(Dataset items)

....

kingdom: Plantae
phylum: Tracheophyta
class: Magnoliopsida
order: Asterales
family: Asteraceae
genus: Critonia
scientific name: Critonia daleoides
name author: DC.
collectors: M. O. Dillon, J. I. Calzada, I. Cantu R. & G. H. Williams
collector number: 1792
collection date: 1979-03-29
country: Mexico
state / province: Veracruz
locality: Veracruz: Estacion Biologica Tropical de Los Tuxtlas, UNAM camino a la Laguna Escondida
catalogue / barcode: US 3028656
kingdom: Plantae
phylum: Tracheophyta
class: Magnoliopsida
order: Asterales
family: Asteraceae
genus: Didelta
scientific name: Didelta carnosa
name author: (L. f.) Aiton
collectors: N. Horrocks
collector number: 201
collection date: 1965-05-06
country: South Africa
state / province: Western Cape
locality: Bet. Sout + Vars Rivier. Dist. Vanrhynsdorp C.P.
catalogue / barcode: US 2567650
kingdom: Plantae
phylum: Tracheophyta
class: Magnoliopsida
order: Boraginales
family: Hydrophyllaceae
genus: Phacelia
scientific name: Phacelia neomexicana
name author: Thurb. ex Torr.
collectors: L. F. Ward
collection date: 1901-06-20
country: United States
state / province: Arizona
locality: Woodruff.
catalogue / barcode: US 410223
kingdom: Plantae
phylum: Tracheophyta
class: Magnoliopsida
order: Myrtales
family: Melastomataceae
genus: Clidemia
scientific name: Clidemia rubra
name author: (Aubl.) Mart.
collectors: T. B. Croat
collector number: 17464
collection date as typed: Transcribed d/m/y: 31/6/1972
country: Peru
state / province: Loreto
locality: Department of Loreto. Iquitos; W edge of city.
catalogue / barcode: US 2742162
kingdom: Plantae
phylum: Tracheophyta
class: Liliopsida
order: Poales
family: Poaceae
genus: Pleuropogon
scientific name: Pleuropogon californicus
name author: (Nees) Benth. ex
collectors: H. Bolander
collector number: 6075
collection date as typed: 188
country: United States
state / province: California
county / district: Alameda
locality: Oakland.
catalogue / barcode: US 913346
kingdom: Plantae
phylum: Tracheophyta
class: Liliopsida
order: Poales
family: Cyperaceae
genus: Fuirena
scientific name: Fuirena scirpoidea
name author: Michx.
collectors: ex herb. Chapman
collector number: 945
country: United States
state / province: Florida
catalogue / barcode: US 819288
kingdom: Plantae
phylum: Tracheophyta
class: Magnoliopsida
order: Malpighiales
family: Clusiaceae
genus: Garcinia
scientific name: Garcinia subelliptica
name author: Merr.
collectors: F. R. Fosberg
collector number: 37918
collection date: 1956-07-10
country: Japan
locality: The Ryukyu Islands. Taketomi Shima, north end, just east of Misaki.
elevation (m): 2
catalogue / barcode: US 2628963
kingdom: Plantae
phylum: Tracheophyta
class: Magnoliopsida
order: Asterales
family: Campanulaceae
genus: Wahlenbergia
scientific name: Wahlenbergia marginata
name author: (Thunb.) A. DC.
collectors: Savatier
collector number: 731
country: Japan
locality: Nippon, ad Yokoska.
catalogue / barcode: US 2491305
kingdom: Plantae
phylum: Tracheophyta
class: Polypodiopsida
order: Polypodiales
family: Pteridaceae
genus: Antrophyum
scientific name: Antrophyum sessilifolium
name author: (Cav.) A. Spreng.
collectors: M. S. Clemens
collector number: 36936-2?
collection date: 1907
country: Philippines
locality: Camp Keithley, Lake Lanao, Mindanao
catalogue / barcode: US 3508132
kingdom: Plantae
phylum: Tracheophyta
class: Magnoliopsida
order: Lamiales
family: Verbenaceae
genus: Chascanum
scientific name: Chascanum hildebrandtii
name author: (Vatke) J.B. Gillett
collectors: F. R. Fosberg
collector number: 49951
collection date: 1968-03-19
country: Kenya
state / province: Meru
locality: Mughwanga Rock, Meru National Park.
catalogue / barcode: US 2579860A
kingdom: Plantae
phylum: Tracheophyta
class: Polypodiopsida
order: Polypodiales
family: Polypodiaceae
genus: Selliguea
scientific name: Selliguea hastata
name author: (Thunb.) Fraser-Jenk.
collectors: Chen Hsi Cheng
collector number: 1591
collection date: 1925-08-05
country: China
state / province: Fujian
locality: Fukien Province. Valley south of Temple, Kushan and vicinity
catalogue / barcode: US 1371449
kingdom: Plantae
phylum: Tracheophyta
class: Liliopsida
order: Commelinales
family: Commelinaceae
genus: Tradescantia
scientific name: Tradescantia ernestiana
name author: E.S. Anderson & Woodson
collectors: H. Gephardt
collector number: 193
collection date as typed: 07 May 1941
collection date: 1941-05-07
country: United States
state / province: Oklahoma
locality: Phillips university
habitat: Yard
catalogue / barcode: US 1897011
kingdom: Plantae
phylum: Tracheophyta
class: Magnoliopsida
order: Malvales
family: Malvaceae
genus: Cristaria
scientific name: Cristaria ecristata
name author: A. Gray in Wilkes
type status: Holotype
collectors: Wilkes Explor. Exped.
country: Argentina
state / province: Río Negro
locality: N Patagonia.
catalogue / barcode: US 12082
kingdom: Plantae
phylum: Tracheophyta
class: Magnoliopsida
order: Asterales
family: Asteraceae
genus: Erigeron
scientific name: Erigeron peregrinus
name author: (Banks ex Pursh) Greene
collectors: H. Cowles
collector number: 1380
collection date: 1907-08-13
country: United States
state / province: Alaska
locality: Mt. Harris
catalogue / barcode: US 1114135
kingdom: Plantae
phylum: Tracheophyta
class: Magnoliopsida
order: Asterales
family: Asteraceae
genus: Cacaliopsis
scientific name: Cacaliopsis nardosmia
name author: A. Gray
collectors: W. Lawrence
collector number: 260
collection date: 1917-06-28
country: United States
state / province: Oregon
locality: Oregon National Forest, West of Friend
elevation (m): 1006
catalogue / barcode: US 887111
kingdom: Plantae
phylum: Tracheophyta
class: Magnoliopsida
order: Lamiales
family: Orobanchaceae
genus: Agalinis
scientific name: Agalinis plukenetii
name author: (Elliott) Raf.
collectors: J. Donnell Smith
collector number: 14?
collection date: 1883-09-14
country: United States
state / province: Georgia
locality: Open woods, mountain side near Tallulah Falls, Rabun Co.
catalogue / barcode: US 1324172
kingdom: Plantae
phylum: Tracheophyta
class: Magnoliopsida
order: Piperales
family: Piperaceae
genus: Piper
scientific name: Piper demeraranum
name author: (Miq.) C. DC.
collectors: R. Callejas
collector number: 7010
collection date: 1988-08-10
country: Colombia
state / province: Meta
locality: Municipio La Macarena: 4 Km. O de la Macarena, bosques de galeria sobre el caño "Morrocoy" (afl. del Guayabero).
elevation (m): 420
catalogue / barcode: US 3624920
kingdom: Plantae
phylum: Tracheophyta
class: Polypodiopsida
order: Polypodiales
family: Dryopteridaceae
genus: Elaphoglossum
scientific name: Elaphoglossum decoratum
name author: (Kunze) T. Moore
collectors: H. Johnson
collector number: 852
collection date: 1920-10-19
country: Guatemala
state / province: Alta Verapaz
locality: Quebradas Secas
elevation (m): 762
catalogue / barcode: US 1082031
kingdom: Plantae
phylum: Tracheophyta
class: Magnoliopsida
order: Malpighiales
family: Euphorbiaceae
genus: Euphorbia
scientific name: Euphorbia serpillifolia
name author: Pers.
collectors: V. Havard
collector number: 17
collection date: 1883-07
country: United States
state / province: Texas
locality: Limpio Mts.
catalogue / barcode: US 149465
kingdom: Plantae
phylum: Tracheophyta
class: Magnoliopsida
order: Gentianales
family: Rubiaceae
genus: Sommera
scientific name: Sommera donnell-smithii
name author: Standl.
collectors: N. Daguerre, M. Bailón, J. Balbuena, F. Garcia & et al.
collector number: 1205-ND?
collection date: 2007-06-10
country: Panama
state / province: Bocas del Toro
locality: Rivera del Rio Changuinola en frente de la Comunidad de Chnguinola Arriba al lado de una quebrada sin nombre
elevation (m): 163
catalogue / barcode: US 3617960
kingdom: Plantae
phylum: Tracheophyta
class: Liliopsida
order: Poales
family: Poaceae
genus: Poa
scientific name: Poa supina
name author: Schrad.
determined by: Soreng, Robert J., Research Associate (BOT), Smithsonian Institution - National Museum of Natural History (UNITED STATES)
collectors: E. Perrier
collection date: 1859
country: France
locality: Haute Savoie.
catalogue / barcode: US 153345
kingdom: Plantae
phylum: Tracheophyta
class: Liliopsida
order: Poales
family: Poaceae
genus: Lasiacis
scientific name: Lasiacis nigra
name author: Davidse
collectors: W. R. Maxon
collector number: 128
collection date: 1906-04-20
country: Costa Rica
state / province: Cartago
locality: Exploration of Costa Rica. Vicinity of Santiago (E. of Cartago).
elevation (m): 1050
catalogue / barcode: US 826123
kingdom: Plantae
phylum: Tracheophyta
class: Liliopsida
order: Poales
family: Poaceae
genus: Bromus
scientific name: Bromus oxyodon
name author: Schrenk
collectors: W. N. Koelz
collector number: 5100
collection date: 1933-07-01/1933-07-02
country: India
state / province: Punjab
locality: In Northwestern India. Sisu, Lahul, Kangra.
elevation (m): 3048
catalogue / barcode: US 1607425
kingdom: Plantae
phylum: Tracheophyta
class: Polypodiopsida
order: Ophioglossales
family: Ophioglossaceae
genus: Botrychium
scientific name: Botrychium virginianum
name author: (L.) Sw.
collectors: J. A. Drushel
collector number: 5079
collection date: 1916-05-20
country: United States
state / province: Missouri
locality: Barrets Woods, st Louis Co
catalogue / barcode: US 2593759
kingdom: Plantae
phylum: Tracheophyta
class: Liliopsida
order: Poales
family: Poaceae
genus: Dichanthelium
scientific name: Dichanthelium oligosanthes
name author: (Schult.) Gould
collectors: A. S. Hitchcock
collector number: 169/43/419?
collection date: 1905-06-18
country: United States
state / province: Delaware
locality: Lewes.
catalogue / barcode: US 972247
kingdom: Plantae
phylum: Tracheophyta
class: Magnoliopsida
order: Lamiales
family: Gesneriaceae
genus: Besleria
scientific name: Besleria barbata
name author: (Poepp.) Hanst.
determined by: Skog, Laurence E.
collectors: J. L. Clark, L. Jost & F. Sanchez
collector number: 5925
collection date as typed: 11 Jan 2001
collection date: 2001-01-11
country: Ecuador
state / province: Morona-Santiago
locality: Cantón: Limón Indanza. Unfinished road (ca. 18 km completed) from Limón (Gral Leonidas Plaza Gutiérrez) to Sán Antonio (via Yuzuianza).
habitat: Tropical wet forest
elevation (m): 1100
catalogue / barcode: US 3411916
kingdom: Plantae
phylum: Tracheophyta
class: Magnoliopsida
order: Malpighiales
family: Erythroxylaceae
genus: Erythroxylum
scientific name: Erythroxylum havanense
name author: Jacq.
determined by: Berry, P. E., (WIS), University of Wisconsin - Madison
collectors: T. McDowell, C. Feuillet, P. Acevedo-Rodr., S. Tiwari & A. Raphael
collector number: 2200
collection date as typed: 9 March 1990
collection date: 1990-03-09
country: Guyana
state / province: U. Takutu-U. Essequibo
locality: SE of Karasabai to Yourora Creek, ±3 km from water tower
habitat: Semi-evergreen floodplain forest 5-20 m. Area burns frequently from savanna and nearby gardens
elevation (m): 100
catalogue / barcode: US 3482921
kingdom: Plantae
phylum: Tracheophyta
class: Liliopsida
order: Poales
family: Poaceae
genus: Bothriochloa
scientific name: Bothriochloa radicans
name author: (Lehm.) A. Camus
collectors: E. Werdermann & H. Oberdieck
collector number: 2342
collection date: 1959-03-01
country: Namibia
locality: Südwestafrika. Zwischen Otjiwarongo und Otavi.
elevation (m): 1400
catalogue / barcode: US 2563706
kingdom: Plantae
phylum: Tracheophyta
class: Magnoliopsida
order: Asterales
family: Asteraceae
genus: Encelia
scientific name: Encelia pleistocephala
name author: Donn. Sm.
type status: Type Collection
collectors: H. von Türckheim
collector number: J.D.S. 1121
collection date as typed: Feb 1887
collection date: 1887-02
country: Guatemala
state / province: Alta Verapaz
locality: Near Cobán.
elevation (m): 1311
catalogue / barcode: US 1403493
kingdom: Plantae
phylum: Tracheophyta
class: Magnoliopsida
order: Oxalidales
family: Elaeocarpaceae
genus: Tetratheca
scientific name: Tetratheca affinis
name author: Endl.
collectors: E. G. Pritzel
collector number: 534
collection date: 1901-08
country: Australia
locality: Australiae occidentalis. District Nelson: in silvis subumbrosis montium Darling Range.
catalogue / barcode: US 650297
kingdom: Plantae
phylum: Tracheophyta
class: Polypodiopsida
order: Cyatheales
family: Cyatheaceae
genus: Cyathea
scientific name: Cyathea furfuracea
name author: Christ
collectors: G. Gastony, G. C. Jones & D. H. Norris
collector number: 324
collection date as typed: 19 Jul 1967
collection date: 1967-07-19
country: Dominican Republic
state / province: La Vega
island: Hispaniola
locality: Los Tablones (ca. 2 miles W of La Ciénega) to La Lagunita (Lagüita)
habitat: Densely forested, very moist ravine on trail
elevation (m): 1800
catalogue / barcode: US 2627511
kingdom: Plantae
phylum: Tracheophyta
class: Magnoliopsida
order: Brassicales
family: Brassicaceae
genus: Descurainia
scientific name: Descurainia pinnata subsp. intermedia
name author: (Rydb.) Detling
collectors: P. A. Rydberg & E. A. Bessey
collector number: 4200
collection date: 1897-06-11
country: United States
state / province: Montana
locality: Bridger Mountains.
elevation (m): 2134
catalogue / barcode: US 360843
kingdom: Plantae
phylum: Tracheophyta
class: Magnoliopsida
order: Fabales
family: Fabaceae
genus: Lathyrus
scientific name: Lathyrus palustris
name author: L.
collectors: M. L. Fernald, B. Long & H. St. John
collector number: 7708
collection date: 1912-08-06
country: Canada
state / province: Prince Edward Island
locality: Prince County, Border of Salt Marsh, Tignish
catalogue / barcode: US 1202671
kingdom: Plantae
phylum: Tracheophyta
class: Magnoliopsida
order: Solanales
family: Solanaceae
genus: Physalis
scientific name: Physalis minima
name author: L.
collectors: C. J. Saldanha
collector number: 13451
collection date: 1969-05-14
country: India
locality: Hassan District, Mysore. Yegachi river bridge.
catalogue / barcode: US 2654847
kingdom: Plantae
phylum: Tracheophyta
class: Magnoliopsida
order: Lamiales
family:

....

→ **What to produce**
Reproduce the records between the line holding "collection date: 1905-06-18" and the line holding "determined by: Skog, Laurence E.", inclusive.

→ **Worked answer**
collection date: 1905-06-18
country: United States
state / province: Delaware
locality: Lewes.
catalogue / barcode: US 972247
kingdom: Plantae
phylum: Tracheophyta
class: Magnoliopsida
order: Lamiales
family: Gesneriaceae
genus: Besleria
scientific name: Besleria barbata
name author: (Poepp.) Hanst.
determined by: Skog, Laurence E.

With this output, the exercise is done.